**What the exercise asks**
Your copy must hold all of the data below, unchanged and without images.

(Page-level text extractions)
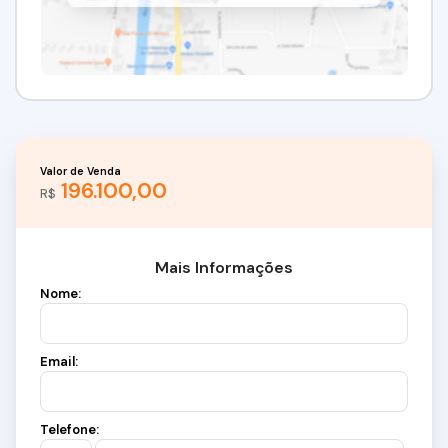
Valor de Venda
196.100,00
R$
Mais Informações
Nome:
Email:
Telefone:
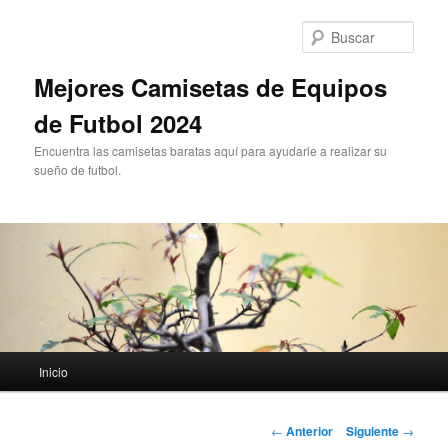
Ir
al
Busc
contenido
principal
Mejores Camisetas de Equipos
de Futbol 2024
Encuentra las camisetas baratas aquí para ayudarle a realizar su
sueño de futbol.
Menú
Inicio
principal
Navegación
←
Anterior
Siguiente
→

**Response to the exercise**
Valor de Venda
196.100,00
R$
Mais Informações
Nome:
Email:
Telefone:
Ir
al
Busc
contenido
principal
Mejores Camisetas de Equipos
de Futbol 2024
Encuentra las camisetas baratas aquí para ayudarle a realizar su
sueño de futbol.
Menú
Inicio
principal
Navegación
←
Anterior
Siguiente
→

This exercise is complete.